- **Problem description**
Restate word for word the lines of the material below, from the line with "X90169Y8634D01*" to the line with "X40646Y5827D02*", both lines included, and no others.
Data extracts START
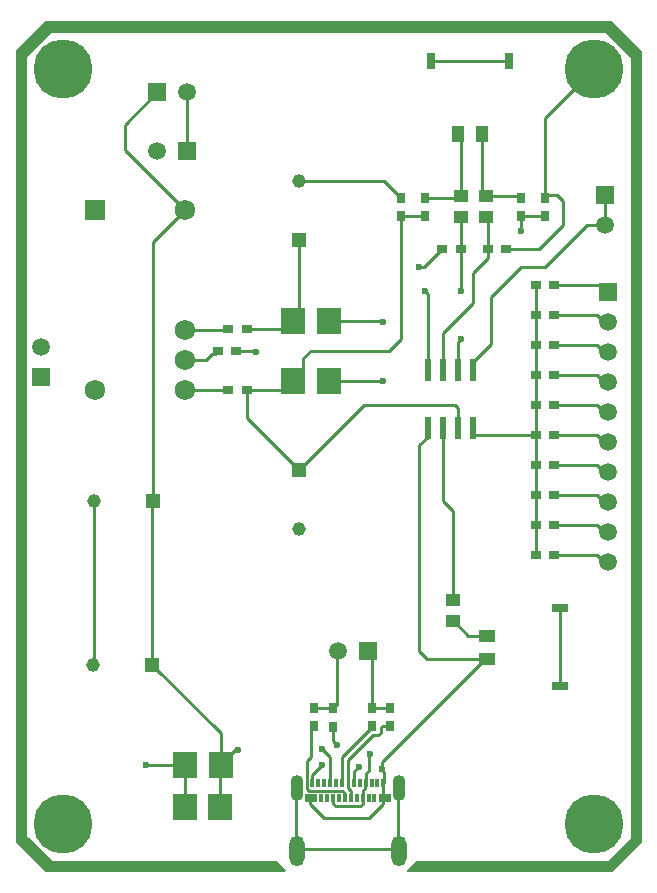
<source format=gtl>
G04*
G04 #@! TF.GenerationSoftware,Altium Limited,Altium Designer,20.2.4 (192)*
G04*
G04 Layer_Physical_Order=1*
G04 Layer_Color=255*
%FSLAX25Y25*%
%MOIN*%
G70*
G04*
G04 #@! TF.SameCoordinates,2DDED56A-656B-4157-8572-3E544114C1A7*
G04*
G04*
G04 #@! TF.FilePolarity,Positive*
G04*
G01*
G75*
%ADD12C,0.01000*%
%ADD14R,0.01181X0.02756*%
%ADD15R,0.03937X0.02756*%
%ADD16R,0.05512X0.02559*%
%ADD17R,0.05315X0.04331*%
%ADD18R,0.05512X0.04331*%
%ADD19R,0.02559X0.05512*%
%ADD20R,0.04331X0.05315*%
%ADD21R,0.04331X0.05512*%
%ADD22R,0.07874X0.08661*%
%ADD23R,0.03300X0.03150*%
%ADD24R,0.03150X0.03300*%
%ADD25R,0.02362X0.07756*%
%ADD26R,0.05000X0.04000*%
%ADD52O,0.04331X0.08661*%
%ADD53O,0.05118X0.10236*%
%ADD54R,0.06791X0.06791*%
%ADD55C,0.06791*%
%ADD56R,0.05906X0.05906*%
%ADD57C,0.05906*%
%ADD58C,0.19685*%
%ADD59C,0.04528*%
%ADD60R,0.04528X0.04528*%
%ADD61R,0.04528X0.04528*%
%ADD62R,0.05906X0.05906*%
%ADD63C,0.02362*%
G36*
X192913Y257874D02*
Y-5906D01*
X183071Y-15748D01*
X114827D01*
X114635Y-15286D01*
X117610Y-12311D01*
X181602D01*
X189476Y-4437D01*
X189476Y255405D01*
X188976Y255906D01*
X181102Y263779D01*
X-3937D01*
X-11811Y255906D01*
Y-3937D01*
X-11311Y-4437D01*
X-3437Y-12311D01*
X71366D01*
X74341Y-15286D01*
X74150Y-15748D01*
X-5906D01*
X-15748Y-5906D01*
Y257874D01*
X-5906Y267717D01*
X183071D01*
X192913Y257874D01*
D02*
G37*
D12*
X89095Y13842D02*
Y22406D01*
X86500Y25000D02*
X89095Y22406D01*
X82122Y11315D02*
X92438D01*
X82571Y31652D02*
X83646Y32726D01*
X82571Y22343D02*
Y31652D01*
X81448Y21221D02*
X82571Y22343D01*
X81448Y11988D02*
Y21221D01*
Y11988D02*
X82122Y11315D01*
X92438D02*
X92500Y11252D01*
X93114D01*
X93925Y8815D02*
X94016Y8724D01*
X93925Y8815D02*
Y10441D01*
X93114Y11252D02*
X93925Y10441D01*
X106850Y6932D02*
Y13803D01*
X88551Y167827D02*
X106646D01*
X57746Y157827D02*
X64646D01*
X82441Y6731D02*
Y9551D01*
X83098Y13933D02*
Y16559D01*
Y13933D02*
X83189Y13842D01*
X83098Y16559D02*
X86224Y19685D01*
X106457Y18457D02*
Y20728D01*
Y18088D02*
Y18457D01*
X89988Y8815D02*
X90079Y8724D01*
X93000Y22505D02*
X103146Y32651D01*
X93000Y13449D02*
Y22505D01*
X96969Y13842D02*
X97000Y13874D01*
Y17752D02*
X98574Y19327D01*
X97000Y13874D02*
Y17752D01*
X95000Y12172D02*
Y21581D01*
Y12172D02*
X96075Y11098D01*
X95000Y21581D02*
X103345Y29926D01*
X96075Y8685D02*
Y11098D01*
X106811Y13842D02*
X106850Y13803D01*
X106811Y13842D02*
X106902Y13933D01*
Y15194D01*
X107000Y15293D01*
Y17545D01*
X106457Y18088D02*
X107000Y17545D01*
X100906Y13842D02*
Y16905D01*
X102000Y18000D01*
X102141Y23389D02*
X102401Y23650D01*
X102141Y22524D02*
Y23389D01*
X102000Y18000D02*
Y22383D01*
X102141Y22524D01*
X99921Y8724D02*
Y11232D01*
X100815Y12126D01*
Y13752D01*
X100906Y13842D01*
X99000Y6000D02*
X99921Y6921D01*
Y8724D01*
X91000Y6000D02*
X99000D01*
X90079Y8724D02*
X90169Y8634D01*
Y6831D02*
Y8634D01*
Y6831D02*
X91000Y6000D01*
X106457Y20728D02*
X140847Y55118D01*
X141437D01*
X121354D02*
X140847D01*
X118646Y57827D02*
X121354Y55118D01*
X135146Y62992D02*
X141437D01*
X130421Y67716D02*
X135146Y62992D01*
X129921Y67716D02*
X130421D01*
X129921Y74803D02*
Y104551D01*
X126583Y107890D02*
X129921Y104551D01*
X40646Y5827D02*
X40740Y5921D01*
Y19827D01*
X40669Y19756D02*
X40740Y19827D01*
X27630Y19756D02*
X40669D01*
X87146Y2027D02*
X101946D01*
X82441Y6731D02*
X87146Y2027D01*
X77638Y-8047D02*
X111653D01*
X77638D02*
Y13055D01*
X101946Y2027D02*
X106850Y6932D01*
X111653Y-8047D02*
Y13055D01*
X86224Y19685D02*
X86409D01*
X105870Y32141D02*
X106456Y32726D01*
X103345Y29926D02*
X105197D01*
X106456Y32726D02*
X109146D01*
X105197Y29926D02*
X105870Y30600D01*
Y32141D01*
X52551Y20221D02*
Y30606D01*
Y19827D02*
Y20221D01*
X57257Y24927D01*
X90146Y27827D02*
Y32626D01*
Y27827D02*
X91446Y26527D01*
X103146Y32651D02*
Y32726D01*
X160646Y208927D02*
Y235449D01*
X177165Y251969D01*
X29831Y53327D02*
X52551Y30606D01*
X52457Y5827D02*
Y19732D01*
X52551Y19827D01*
X40646Y154827D02*
X47646D01*
X49571Y156752D01*
X50537D02*
X51612Y157827D01*
X49571Y156752D02*
X50537D01*
X88551Y147827D02*
X106646D01*
X152646Y202726D02*
X152734Y202638D01*
Y197674D02*
Y202638D01*
X121583Y151496D02*
Y176890D01*
X120646Y177827D02*
X121583Y176890D01*
X131583Y160764D02*
X132646Y161827D01*
X131583Y151496D02*
Y160764D01*
X126583Y151496D02*
Y163764D01*
X136646Y173827D01*
Y183827D01*
X141545Y188726D02*
Y191827D01*
X136646Y183827D02*
X141545Y188726D01*
X132646Y177827D02*
Y191827D01*
X126370Y191827D02*
X126445D01*
X120370Y185827D02*
X126370Y191827D01*
X118646Y185827D02*
X120370D01*
X160646Y208927D02*
X161545Y209827D01*
X164646D01*
X166646Y207827D01*
Y199827D02*
Y207827D01*
X147746Y191827D02*
X158646D01*
X166646Y199827D01*
X141545Y191827D02*
Y201919D01*
X141083Y202382D02*
X141545Y201919D01*
X132646Y191827D02*
Y202276D01*
X132583Y202339D02*
X132646Y202276D01*
X112646Y161827D02*
Y202726D01*
X108646Y157827D02*
X112646Y161827D01*
X82646Y157827D02*
X108646D01*
X80177Y155358D02*
X82646Y157827D01*
X80177Y151264D02*
Y155358D01*
X76740Y147827D02*
X80177Y151264D01*
X76740Y167827D02*
X78740Y169827D01*
Y194882D01*
X61246Y165327D02*
X74240D01*
X76740Y167827D01*
X73740Y144827D02*
X76740Y147827D01*
X61246Y144827D02*
X73740D01*
X121583Y129311D02*
Y132008D01*
X118646Y126374D02*
X121583Y129311D01*
X118646Y57827D02*
Y126374D01*
X107006Y214567D02*
X112646Y208927D01*
X78740Y214567D02*
X107006D01*
X125613Y192658D02*
X126445Y191827D01*
X20646Y233244D02*
X31496Y244094D01*
X20646Y224827D02*
Y233244D01*
Y224827D02*
X40646Y204827D01*
X41496Y224410D02*
Y244094D01*
X122701Y254390D02*
X148764D01*
X40646Y144827D02*
X55045D01*
X54545Y164827D02*
X55045Y165327D01*
X40646Y164827D02*
X54545D01*
X131583Y132008D02*
Y138890D01*
X130646Y139827D02*
X131583Y138890D01*
X100457Y139827D02*
X130646D01*
X78740Y118110D02*
X100457Y139827D01*
X61246Y135604D02*
Y144827D01*
Y135604D02*
X78740Y118110D01*
X29988Y107827D02*
Y194169D01*
X40646Y204827D01*
X10146Y53327D02*
X10224Y53405D01*
Y107748D01*
X10303Y107827D01*
X29831Y53327D02*
Y107669D01*
X29988Y107827D01*
X90146Y38827D02*
X91220Y39902D01*
Y57402D01*
X91646Y57827D01*
X83746Y38827D02*
X90146D01*
X83646Y38927D02*
X83746Y38827D01*
X103146Y38927D02*
Y56327D01*
X101646Y57827D02*
X103146Y56327D01*
Y38927D02*
X109146D01*
X165650Y46024D02*
Y72087D01*
X126583Y107890D02*
Y132008D01*
X152646Y202726D02*
X160646D01*
X112646Y202726D02*
X120646D01*
X132583Y209425D02*
Y229390D01*
X131795Y230177D02*
X132583Y229390D01*
X139669Y210882D02*
X141083Y209469D01*
X139669Y210882D02*
Y230177D01*
X141083Y209469D02*
X152104D01*
X152646Y208927D01*
X120646Y208927D02*
X132085D01*
X132583Y209425D01*
X136583Y154193D02*
X142646Y160256D01*
Y175827D02*
X152646Y185827D01*
X142646Y160256D02*
Y175827D01*
X152646Y185827D02*
X160646D01*
X136583Y151496D02*
Y154193D01*
X174646Y199827D02*
X180646D01*
X160646Y185827D02*
X174646Y199827D01*
X180646D02*
Y209827D01*
X136583Y130508D02*
Y132008D01*
Y130508D02*
X137264Y129827D01*
X157545D01*
X163746Y179827D02*
X179307D01*
X181591Y177543D01*
X163746Y169827D02*
X177980D01*
X180263Y167543D01*
X181591D01*
X163746Y159827D02*
X177980D01*
X180263Y157543D01*
X181591D01*
X163746Y149827D02*
X177980D01*
X180263Y147543D01*
X181591D01*
X163746Y139827D02*
X177980D01*
X180263Y137543D01*
X181591D01*
X163746Y129827D02*
X177980D01*
X180263Y127543D01*
X181591D01*
X163746Y119827D02*
X177980D01*
X180263Y117543D01*
X181591D01*
X163746Y109827D02*
X177980D01*
X180263Y107543D01*
X181591D01*
X163746Y99827D02*
X177980D01*
X180263Y97543D01*
X181591D01*
X163746Y89827D02*
X177980D01*
X180263Y87543D01*
X181591D01*
X157545Y169827D02*
Y179827D01*
Y159827D02*
Y169827D01*
Y149827D02*
Y159827D01*
Y139827D02*
Y149827D01*
Y129827D02*
Y139827D01*
Y119827D02*
Y129827D01*
Y109827D02*
Y119827D01*
Y99827D02*
Y109827D01*
Y89827D02*
Y99827D01*
D14*
X83189Y13842D02*
D03*
X85158D02*
D03*
X87126D02*
D03*
X89095D02*
D03*
X91063D02*
D03*
X93032D02*
D03*
X96969D02*
D03*
X98937D02*
D03*
X100906D02*
D03*
X102874D02*
D03*
X104842D02*
D03*
X106811D02*
D03*
X103858Y8724D02*
D03*
X101890D02*
D03*
X99921D02*
D03*
X97953D02*
D03*
X95984D02*
D03*
X94016D02*
D03*
X92047D02*
D03*
X90079D02*
D03*
X88110D02*
D03*
X86142D02*
D03*
D15*
X107205D02*
D03*
X82795D02*
D03*
D16*
X165650Y72087D02*
D03*
Y46024D02*
D03*
D17*
X141437Y62992D02*
D03*
D18*
Y55118D02*
D03*
D19*
X122701Y254390D02*
D03*
X148764D02*
D03*
D20*
X131795Y230177D02*
D03*
D21*
X139669D02*
D03*
D22*
X52551Y19827D02*
D03*
X40740D02*
D03*
X52457Y5827D02*
D03*
X40646D02*
D03*
X88551Y147827D02*
D03*
X76740D02*
D03*
Y167827D02*
D03*
X88551D02*
D03*
D23*
X61246Y165327D02*
D03*
X55045D02*
D03*
X61246Y144827D02*
D03*
X55045D02*
D03*
X51545Y157827D02*
D03*
X57746D02*
D03*
X157545Y89827D02*
D03*
X163746D02*
D03*
X157545Y99827D02*
D03*
X163746D02*
D03*
X157545Y109827D02*
D03*
X163746D02*
D03*
X157545Y119827D02*
D03*
X163746D02*
D03*
X157545Y129827D02*
D03*
X163746D02*
D03*
X157545Y139827D02*
D03*
X163746D02*
D03*
X157545Y149827D02*
D03*
X163746D02*
D03*
X157545Y179827D02*
D03*
X163746D02*
D03*
X157545Y159827D02*
D03*
X163746D02*
D03*
X157545Y169827D02*
D03*
X163746D02*
D03*
X132646Y191827D02*
D03*
X126445D02*
D03*
X147746D02*
D03*
X141545D02*
D03*
D24*
X90146Y32626D02*
D03*
Y38827D02*
D03*
X112646Y208927D02*
D03*
Y202726D02*
D03*
X160646Y202726D02*
D03*
Y208927D02*
D03*
X152646Y202726D02*
D03*
Y208927D02*
D03*
X120646Y208927D02*
D03*
Y202726D02*
D03*
X83646Y32726D02*
D03*
Y38927D02*
D03*
X109146Y32726D02*
D03*
Y38927D02*
D03*
X103146Y32726D02*
D03*
Y38927D02*
D03*
D25*
X136583Y151496D02*
D03*
X131583D02*
D03*
X126583D02*
D03*
X121583D02*
D03*
Y132008D02*
D03*
X126583D02*
D03*
X131583D02*
D03*
X136583D02*
D03*
D26*
X132583Y202339D02*
D03*
Y209425D02*
D03*
X129921Y67716D02*
D03*
Y74803D02*
D03*
X141083Y202382D02*
D03*
Y209469D02*
D03*
D52*
X77992Y12228D02*
D03*
X112008D02*
D03*
D53*
X77992Y-8874D02*
D03*
X112008D02*
D03*
D54*
X10646Y204827D02*
D03*
D55*
Y144827D02*
D03*
X40646D02*
D03*
Y154827D02*
D03*
Y164827D02*
D03*
Y204827D02*
D03*
D56*
X101646Y57827D02*
D03*
X41496Y224410D02*
D03*
X31496Y244094D02*
D03*
D57*
X91646Y57827D02*
D03*
X-7354Y159327D02*
D03*
X31496Y224410D02*
D03*
X180646Y199827D02*
D03*
X41496Y244094D02*
D03*
X181591Y87543D02*
D03*
Y97543D02*
D03*
Y107543D02*
D03*
Y117543D02*
D03*
Y127543D02*
D03*
Y137543D02*
D03*
Y147543D02*
D03*
Y157543D02*
D03*
Y167543D02*
D03*
D58*
X177165Y0D02*
D03*
Y251969D02*
D03*
X0D02*
D03*
Y0D02*
D03*
D59*
X10303Y107827D02*
D03*
X10146Y53327D02*
D03*
X78740Y98425D02*
D03*
Y214567D02*
D03*
D60*
X29988Y107827D02*
D03*
X29831Y53327D02*
D03*
D61*
X78740Y118110D02*
D03*
Y194882D02*
D03*
D62*
X-7354Y149327D02*
D03*
X180646Y209827D02*
D03*
X181591Y177543D02*
D03*
D63*
X86500Y25000D02*
D03*
X98574Y19327D02*
D03*
X106457Y18457D02*
D03*
X86409Y19685D02*
D03*
X102401Y23650D02*
D03*
X58355Y24955D02*
D03*
X91446Y26527D02*
D03*
X27630Y19756D02*
D03*
X64209Y157571D02*
D03*
X106547Y167482D02*
D03*
X106646Y147827D02*
D03*
X152734Y197674D02*
D03*
X120646Y177827D02*
D03*
X132646Y161827D02*
D03*
Y177827D02*
D03*
X118646Y185827D02*
D03*
M02*

</source>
Data extracts END
- **Solution**
X90169Y8634D01*
Y6831D02*
Y8634D01*
Y6831D02*
X91000Y6000D01*
X106457Y20728D02*
X140847Y55118D01*
X141437D01*
X121354D02*
X140847D01*
X118646Y57827D02*
X121354Y55118D01*
X135146Y62992D02*
X141437D01*
X130421Y67716D02*
X135146Y62992D01*
X129921Y67716D02*
X130421D01*
X129921Y74803D02*
Y104551D01*
X126583Y107890D02*
X129921Y104551D01*
X40646Y5827D02*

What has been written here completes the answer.